Arthur had taken some cooking classes while still in Hong Kong, and since emigrating, he had been learning the restaurant business while working at a Marriott hotel in Chantilly. The couple lived in Herndon at the time, but they were hearing about this fast-growing place called Ashburn.
“We got a lot of flyers and postcards about homes that were selling in Ashburn. We thought, ‘Wow, Ashburn. Where is that?’” Tin said. “So, we came out here to see and there weren’t many homes yet and Waxpool was just a one-lane road.”
But they anticipated people moving in – another prediction that ultimately came true – and they opened Cafe Opera in October 2004 in a small retail plaza on Truro Parish Road.
“I remember the first year we opened the restaurant, we were looking out the window going, ‘Where are the people?’” Tin said. “But soon people started to rush in.”
In the beginning, the Kongs wanted to create a menu that celebrated and showed off the cuisine of Hong Kong. But, as Arthur says, initially it proved to be a hard sell.
“People here didn’t know that style,” he said.
In Hong Kong, wonton skins are paper thin, and they are stuffed with copious amounts of shrimp and pork. Americans were used to the opposite — thick wonton skins with a dab of meat inside.
And then there was the spice level.
“Our beef with black pepper sauce – we toned down the spice level to 15%,” Arthur said with a chuckle. “In Hong Kong, it’s much more spicy.”
As they got feedback from their customers, the Kongs slowly adapted some items on their menu to local tastes, while keeping some authentic Hong Kong dishes as well. They also incorporated dishes from other Asian countries, such as teriyaki chicken and teriyaki salmon from Japan and pad Thai and panang curry from Thailand.
“Hong Kong was a very international city, so this made sense,” Tin said.
The best-selling dish at Cafe Opera is General Tso’s Chicken – a Chinese dish that is distinctly North American. The Kongs are proud of the fact that they only use white meat chicken in their General Tso’s with a thin breading and a sauce developed by Arthur.
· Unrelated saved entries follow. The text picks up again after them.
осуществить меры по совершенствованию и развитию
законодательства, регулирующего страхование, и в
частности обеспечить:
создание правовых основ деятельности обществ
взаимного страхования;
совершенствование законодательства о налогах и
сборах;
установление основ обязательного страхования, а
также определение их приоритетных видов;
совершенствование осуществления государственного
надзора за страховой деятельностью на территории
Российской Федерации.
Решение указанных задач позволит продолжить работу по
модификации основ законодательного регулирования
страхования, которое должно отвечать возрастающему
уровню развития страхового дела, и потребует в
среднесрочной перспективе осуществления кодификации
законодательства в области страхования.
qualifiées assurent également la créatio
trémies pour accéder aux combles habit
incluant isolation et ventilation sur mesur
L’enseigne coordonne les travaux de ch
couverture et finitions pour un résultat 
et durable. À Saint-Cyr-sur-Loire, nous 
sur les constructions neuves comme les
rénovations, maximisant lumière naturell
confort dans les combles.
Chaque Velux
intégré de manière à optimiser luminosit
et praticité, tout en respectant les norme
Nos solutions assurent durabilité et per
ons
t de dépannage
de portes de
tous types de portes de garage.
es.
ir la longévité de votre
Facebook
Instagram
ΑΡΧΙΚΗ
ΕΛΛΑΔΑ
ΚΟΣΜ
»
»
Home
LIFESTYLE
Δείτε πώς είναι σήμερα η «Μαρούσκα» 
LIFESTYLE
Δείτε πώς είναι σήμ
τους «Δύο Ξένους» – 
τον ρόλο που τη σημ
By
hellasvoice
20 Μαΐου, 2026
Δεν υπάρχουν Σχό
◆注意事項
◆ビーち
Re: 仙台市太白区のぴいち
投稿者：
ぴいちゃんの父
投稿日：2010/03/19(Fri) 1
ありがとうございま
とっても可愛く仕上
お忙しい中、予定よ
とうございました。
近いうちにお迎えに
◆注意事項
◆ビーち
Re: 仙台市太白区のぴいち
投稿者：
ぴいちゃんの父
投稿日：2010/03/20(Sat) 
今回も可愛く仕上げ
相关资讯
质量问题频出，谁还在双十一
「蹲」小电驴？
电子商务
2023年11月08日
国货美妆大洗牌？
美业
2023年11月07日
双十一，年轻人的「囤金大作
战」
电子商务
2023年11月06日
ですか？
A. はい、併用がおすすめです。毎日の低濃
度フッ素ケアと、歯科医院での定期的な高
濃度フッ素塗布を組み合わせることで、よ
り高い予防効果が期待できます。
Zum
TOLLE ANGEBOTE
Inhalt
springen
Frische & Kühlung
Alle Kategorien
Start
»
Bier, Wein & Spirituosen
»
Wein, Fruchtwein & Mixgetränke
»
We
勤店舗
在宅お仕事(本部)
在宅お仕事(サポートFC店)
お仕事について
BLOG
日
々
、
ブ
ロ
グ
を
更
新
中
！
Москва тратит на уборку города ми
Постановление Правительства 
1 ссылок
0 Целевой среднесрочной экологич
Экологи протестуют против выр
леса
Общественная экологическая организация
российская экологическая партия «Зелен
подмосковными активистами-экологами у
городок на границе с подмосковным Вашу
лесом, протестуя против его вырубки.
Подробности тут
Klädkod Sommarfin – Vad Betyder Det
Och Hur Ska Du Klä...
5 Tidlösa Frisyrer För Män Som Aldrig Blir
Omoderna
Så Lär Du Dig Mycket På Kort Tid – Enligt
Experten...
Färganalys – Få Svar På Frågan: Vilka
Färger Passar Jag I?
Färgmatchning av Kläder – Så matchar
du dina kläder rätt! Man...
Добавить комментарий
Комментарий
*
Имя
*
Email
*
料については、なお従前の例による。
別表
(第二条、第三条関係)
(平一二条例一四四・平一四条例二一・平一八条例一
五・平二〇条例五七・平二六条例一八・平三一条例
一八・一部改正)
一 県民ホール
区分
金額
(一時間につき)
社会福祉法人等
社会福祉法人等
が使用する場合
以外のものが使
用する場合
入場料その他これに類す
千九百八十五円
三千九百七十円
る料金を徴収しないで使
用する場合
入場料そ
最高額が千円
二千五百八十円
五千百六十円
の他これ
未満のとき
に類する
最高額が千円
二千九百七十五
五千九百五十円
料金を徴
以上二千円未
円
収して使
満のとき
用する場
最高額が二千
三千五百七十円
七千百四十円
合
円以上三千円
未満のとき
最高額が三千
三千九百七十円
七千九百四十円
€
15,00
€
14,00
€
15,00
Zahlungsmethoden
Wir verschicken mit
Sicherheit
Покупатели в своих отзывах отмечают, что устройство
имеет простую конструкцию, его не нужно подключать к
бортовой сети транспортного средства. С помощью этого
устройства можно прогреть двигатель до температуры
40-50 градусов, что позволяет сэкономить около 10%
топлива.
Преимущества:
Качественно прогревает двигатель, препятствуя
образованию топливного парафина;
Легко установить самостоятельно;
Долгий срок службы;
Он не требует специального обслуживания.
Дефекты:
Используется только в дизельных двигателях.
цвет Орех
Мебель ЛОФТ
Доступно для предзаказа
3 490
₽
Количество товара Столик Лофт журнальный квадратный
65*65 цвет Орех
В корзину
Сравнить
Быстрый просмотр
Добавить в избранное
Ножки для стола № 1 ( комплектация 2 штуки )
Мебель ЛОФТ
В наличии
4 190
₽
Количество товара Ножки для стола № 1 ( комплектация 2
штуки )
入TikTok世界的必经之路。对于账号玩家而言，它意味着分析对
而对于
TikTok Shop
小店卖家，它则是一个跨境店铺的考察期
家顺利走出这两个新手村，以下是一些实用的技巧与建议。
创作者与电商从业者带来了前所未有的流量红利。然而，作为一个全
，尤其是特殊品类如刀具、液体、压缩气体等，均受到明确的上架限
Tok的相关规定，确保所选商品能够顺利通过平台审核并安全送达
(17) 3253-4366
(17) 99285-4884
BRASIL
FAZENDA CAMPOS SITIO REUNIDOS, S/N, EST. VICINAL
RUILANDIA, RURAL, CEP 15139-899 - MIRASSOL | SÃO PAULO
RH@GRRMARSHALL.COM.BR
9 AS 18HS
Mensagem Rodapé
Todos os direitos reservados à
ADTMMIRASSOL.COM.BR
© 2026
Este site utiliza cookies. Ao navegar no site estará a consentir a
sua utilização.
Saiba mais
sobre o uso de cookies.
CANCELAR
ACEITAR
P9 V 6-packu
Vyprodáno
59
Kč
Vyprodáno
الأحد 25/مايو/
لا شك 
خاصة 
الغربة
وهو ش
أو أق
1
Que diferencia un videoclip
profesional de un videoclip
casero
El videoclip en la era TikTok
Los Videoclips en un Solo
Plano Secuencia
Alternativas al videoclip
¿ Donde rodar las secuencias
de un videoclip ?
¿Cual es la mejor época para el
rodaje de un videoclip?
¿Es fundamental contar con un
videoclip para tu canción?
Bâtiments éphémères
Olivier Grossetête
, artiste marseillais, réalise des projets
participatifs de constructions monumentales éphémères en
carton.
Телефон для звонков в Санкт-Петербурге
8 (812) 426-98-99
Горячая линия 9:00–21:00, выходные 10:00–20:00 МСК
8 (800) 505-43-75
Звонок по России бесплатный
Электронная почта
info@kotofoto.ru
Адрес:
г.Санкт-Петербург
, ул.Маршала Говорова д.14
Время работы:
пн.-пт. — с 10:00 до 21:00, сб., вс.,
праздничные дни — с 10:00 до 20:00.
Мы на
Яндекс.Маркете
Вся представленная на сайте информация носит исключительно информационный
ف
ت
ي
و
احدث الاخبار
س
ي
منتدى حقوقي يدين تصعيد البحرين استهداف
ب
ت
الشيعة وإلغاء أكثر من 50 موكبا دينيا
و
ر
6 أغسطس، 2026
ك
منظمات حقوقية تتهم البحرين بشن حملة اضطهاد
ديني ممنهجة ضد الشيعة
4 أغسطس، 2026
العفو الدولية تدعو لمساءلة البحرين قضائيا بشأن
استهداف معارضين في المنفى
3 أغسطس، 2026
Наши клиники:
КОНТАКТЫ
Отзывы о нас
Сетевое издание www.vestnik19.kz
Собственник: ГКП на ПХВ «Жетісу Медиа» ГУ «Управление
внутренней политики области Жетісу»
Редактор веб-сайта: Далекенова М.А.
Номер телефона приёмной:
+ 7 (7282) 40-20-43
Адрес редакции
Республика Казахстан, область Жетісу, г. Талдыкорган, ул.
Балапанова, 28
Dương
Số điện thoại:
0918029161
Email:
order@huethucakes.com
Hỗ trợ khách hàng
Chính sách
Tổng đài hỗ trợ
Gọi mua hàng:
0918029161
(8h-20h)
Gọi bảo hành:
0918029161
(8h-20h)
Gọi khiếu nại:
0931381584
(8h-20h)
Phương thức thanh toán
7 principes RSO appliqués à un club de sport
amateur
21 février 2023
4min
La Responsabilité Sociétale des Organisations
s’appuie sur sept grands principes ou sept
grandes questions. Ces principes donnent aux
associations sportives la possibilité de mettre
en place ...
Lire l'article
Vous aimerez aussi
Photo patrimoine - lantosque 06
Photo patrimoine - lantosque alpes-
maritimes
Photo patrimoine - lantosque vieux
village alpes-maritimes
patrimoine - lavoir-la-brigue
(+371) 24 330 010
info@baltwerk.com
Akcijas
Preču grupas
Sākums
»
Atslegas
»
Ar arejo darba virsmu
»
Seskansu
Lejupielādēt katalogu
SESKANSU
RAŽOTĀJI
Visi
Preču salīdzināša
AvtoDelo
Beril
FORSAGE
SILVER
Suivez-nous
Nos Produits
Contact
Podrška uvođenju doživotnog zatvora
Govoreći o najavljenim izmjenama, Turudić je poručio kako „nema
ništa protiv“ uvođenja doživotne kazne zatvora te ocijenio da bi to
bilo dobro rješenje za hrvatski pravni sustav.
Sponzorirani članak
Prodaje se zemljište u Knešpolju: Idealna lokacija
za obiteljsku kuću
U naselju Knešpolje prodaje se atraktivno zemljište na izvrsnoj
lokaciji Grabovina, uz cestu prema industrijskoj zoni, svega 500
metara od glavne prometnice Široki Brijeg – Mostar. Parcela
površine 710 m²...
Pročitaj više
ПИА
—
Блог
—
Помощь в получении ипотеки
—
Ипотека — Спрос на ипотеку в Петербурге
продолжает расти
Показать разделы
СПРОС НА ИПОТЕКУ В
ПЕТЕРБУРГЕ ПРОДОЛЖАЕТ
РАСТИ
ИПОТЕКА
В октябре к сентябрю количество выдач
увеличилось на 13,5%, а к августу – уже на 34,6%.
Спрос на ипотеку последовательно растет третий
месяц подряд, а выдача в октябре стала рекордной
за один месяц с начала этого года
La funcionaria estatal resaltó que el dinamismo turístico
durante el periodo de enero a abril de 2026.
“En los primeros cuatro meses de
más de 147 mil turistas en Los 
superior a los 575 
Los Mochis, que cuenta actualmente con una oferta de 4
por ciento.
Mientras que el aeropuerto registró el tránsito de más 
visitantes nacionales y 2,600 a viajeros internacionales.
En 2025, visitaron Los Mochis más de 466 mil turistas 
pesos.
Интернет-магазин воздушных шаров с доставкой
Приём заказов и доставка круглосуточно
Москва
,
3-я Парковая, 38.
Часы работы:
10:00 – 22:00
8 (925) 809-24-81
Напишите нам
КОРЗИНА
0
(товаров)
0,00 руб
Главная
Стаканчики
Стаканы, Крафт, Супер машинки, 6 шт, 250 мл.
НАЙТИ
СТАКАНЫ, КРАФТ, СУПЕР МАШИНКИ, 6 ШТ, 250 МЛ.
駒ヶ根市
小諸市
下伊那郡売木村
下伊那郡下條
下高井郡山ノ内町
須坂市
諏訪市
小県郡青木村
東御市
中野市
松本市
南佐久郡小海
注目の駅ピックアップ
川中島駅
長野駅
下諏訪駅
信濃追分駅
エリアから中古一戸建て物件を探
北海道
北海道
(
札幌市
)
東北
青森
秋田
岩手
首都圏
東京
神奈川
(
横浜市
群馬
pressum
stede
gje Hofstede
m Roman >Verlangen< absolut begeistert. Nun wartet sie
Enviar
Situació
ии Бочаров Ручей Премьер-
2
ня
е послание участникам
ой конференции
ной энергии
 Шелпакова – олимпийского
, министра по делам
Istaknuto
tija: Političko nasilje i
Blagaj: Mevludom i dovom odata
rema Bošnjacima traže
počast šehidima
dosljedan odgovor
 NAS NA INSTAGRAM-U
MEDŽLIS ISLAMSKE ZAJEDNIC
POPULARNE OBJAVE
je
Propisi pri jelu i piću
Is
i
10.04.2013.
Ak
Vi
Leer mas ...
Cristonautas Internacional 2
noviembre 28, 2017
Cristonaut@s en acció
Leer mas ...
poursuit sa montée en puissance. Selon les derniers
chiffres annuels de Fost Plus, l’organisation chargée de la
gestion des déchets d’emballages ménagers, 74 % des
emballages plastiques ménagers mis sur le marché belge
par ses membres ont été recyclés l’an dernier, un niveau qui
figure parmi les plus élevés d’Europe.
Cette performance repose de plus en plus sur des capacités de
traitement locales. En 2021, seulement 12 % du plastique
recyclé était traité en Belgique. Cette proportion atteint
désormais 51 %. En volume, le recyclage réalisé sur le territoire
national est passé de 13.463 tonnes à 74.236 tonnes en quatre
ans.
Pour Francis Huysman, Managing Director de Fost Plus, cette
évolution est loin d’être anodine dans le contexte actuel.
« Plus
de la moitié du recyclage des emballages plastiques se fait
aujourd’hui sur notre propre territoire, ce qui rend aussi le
“Most restaurants will use dark meat, or a combination of white and dark meat, but Americans are very health conscious, so we stuck to white meat,” Tin said.
And customers noticed. Cafe Opera has built a steady clientele over the past 18 years – making it one of the oldest restaurants in Ashburn. Today, the Kongs live in Hamilton in western Loudoun County. They have three grown sons and five grandchildren.
Residents from the Broadlands neighborhood and surrounding communities have visited all these years not just for the food and not just for the music of Madame Butterfly and La Bohème playing in the background, but also for the warm smiles and friendly conversation offered up by Arthur and Tin.
“We don’t make a lot of money, but we make a lot of friends,” said Tin, her eyes welling up. “The customers are so supportive. During the pandemic, they would come more often on purpose just to support us. So, we always try and do our best for our guests.”